Parser: `module F (M) = struct DECLS end` → `(:functor-def NAME PARAMS
DECLS)`. `module N = expr` (where expr isn't `struct`) → `(:module-alias
NAME BODY-SRC)`. Functor params accept `(P)` or `(P : Sig)` (signatures
parsed-and-skipped). Eval: `ocaml-make-functor` builds a curried
host-SX closure that takes module dicts and returns a module dict;
`ocaml-resolve-module-path` extended for `:app` so `F(A)`, `F(A)(B)`,
`Outer.Inner` all resolve to dicts. Tested: 1-arg functor, 2-arg
curried `Pair(One)(Two)`, module alias, submodule alias, identity
functor with include. Phase 4 LOC ~290 (still well under 2000).
- 2026-05-08 Phase 4 — `open M` / `include M` (+5 tests, 220 total).
Parser: top-level `open Path` / `include Path` decls; path is `Ctor (.
Ctor)*`. Eval resolves the path via `ocaml-resolve-module-path` (the
same `:con`-as-module-lookup escape hatch used for `:field`); merges
the dict bindings into the current env via `ocaml-env-merge-dict`.
`include` inside a module also adds the bindings to the module's
resulting dict, so `module Sphere = struct include Math let area r =
... end` exposes both Math's `pi` and Sphere's `area`. Phase 4 LOC
cumulative: ~165.
- 2026-05-08 Phase 4 — modules + field access (+11 tests, 215 total). Parser:
`module M = struct DECLS end` decl in `ocaml-parse-program`. Body parsed
by sub-tokenising the source between `struct` and the matching `end`,
tracking nesting via `struct`/`begin`/`sig`/`end`. Field access added
as a postfix layer above `parse-atom`, binding tighter than application:
`f r.x` → `(:app f (:field r "x"))`. Eval: `(:module-def NAME DECLS)`
builds a dict via new `ocaml-eval-module` that runs decls in a sub-env;
`(:field EXPR NAME)` looks up the field, with the special case that
`(:con NAME)` heads are interpreted as module-name lookups instead of
nullary ctors. Tested: simple module, multi-decl module, nested modules
(`Outer.Inner.v`), `let rec` inside a module, module containing tuple
pattern match. Phase 4 LOC: ~110 (well under 2000 budget).

Questions:
1. Answer these questions about the OCaml modules changelog, one per line:
(a) How many tests in total does the `open M` / `include M` entry report?
(b) Which keywords does the parser track to find the `end` that closes a module body?
(c) What does `ocaml-make-functor` build?
2. Write what comes next in the OCaml modules changelog, starting right after its final sentence.

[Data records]

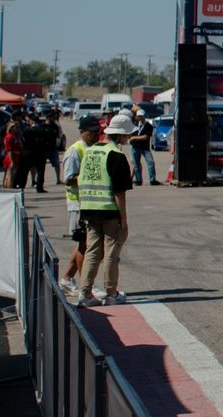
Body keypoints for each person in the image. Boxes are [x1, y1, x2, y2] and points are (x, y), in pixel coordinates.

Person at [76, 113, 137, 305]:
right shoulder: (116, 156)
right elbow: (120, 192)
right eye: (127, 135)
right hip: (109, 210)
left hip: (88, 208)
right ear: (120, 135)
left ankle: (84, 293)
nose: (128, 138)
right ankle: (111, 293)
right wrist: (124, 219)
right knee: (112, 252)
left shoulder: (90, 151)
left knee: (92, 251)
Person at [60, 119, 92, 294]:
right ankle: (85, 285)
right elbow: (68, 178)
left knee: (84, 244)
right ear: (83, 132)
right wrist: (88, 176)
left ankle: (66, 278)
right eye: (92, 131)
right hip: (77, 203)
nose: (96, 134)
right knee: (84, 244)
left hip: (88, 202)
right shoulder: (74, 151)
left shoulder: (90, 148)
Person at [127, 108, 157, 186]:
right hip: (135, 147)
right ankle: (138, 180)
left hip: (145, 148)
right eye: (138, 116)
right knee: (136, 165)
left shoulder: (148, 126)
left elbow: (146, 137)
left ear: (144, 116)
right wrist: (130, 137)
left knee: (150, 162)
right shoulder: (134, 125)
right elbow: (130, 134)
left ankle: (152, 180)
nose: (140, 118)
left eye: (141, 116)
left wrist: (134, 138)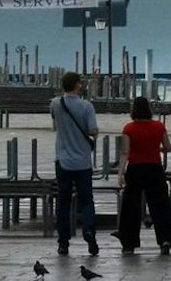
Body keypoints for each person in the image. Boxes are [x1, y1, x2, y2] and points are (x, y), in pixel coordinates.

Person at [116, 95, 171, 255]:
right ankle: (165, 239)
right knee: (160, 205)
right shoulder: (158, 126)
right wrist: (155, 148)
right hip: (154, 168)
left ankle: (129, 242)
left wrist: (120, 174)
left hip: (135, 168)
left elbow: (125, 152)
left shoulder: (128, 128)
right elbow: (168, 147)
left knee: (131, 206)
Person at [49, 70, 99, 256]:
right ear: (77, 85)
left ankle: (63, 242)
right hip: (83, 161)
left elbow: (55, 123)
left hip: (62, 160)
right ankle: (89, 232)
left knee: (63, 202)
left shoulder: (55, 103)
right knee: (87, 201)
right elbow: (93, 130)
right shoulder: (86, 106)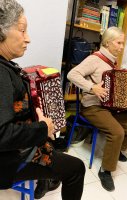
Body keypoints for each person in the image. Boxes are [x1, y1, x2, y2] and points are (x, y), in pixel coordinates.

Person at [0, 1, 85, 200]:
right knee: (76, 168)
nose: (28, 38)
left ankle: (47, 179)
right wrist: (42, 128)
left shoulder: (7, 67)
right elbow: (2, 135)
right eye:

* * *

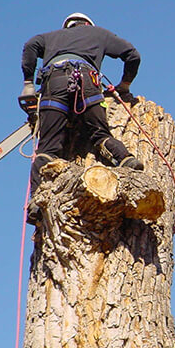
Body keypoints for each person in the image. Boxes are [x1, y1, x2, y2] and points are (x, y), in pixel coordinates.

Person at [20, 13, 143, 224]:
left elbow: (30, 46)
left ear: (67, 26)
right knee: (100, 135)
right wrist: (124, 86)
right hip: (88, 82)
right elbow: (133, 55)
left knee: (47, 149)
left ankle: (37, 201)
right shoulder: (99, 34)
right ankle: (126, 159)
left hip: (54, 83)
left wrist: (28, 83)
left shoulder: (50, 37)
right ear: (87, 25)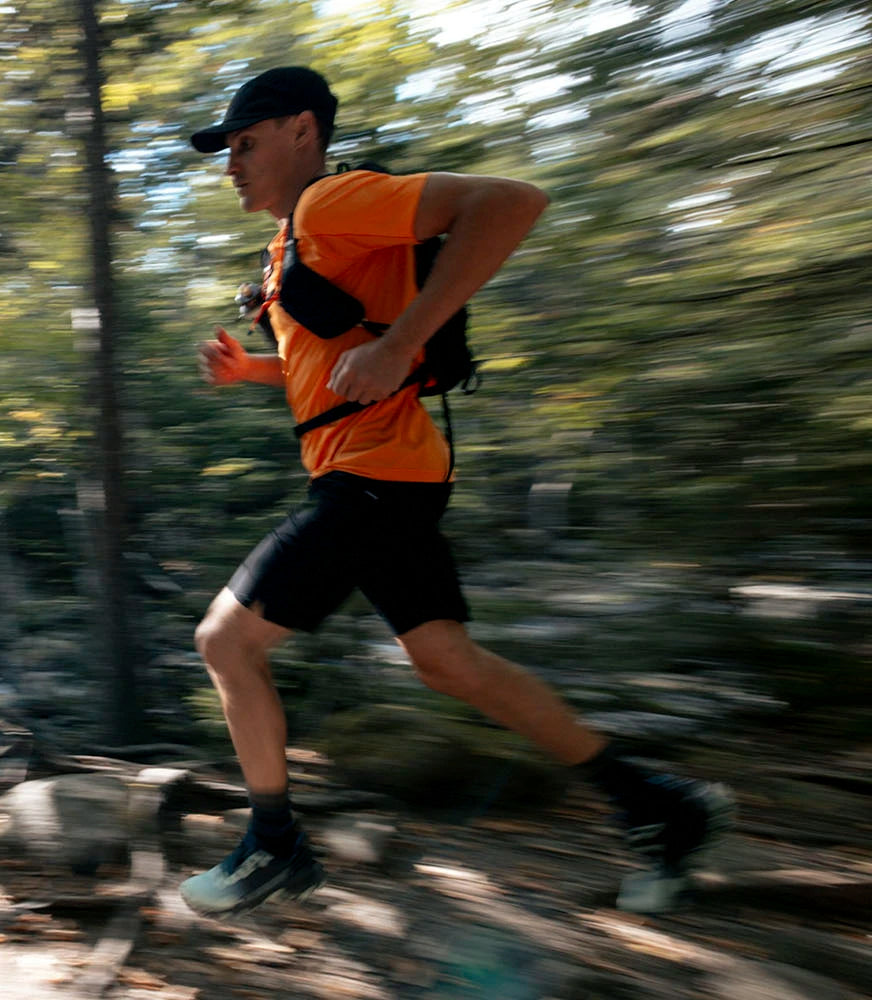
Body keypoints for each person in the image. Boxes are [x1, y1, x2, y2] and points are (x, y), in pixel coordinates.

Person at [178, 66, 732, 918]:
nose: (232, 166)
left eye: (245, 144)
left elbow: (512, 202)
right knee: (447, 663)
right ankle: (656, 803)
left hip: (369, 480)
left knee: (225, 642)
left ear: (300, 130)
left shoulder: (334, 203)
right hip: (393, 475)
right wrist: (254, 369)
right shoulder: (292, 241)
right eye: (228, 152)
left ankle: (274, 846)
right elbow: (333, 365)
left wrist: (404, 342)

Answers for this exercise:
1.
(a) 220 tests.
(b) `struct`, `begin`, `sig` and `end`.
(c) A curried host-SX closure that takes module dicts and returns a module dict.

2.
- 2026-05-08 Phase 2 — `try`/`with` + `raise` builtin. Parser produces
`(:try EXPR CLAUSES)`; eval delegates to SX `guard` with `else`
matching the raised value against clause patterns and re-raising on
no-match. `raise`/`failwith`/`invalid_arg` exposed as builtins;
failwith builds `("Failure" msg)` so `Failure msg -> ...` patterns
match. 204/204 (+6).
- 2026-05-08 Phase 2 — `function | pat -> body | …` parser + eval.
Sugar for `fun x -> match x with | …`. AST: `(:function CLAUSES)`
evaluated to a unary closure that runs `ocaml-match-clauses` on the
argument. `let rec` knot also triggers when rhs is `:function`, so
`let rec map f = function | [] -> [] | h::t -> f h :: map f t` works.
ocaml-match-eval refactored to share `ocaml-match-clauses` with the
function form. 198/198 (+4).
- 2026-05-08 Phase 2 — `for`/`while` loops. `(:for NAME LO HI DIR BODY)`
with `:ascend`/`:descend` direction (`to`/`downto`); `(:while COND BODY)`.
Both eval to unit and re-bind the loop var per iteration. 194/194 (+5).
- 2026-05-08 Phase 2 — references (`ref`/`!`/`:=`). `ref` is a builtin
that boxes its argument in a one-element list (the mutable cell);
prefix `!` parses to `(:deref EXPR)` and reads `(nth cell 0)`; `:=`
joins the precedence table at the lowest binop level (right-assoc) and
short-circuits in eval to mutate via `set-nth!`. Closures capture refs
by sharing the underlying list. 189/189 (+6).
- 2026-05-08 Phase 3 — pattern matching evaluator + constructors (+18
tests, 183 total). Constructor application: `(:app (:con NAME) arg)`
builds a tagged list `(NAME …args)` with tuple args flattened (so
`Pair (a, b)` → `("Pair" a b)` matches the parser's pattern flatten).
Standalone ctor `(:con NAME)` → `(NAME)` (nullary). Pattern matcher:
:pwild / :pvar / :plit (unboxed compare) / :pcon (head + arity match) /
:pcons (cons-decompose) / :plist (length+items) / :ptuple (after `tuple`
tag). Match drives clauses until first success; runtime error on
exhaustion. Tested with option match, literal match, tuple match,
recursive list functions (`len`, `sum`), nested ctor (`Pair(a,b)`).
Note: arity flattening happens for any tuple-arg ctor — without ADT
declarations there's no way to distinguish `Some (1,2)` (single tuple
payload) from `Pair (1,2)` (two-arg ctor). All-flatten convention is
consistent across parser + evaluator.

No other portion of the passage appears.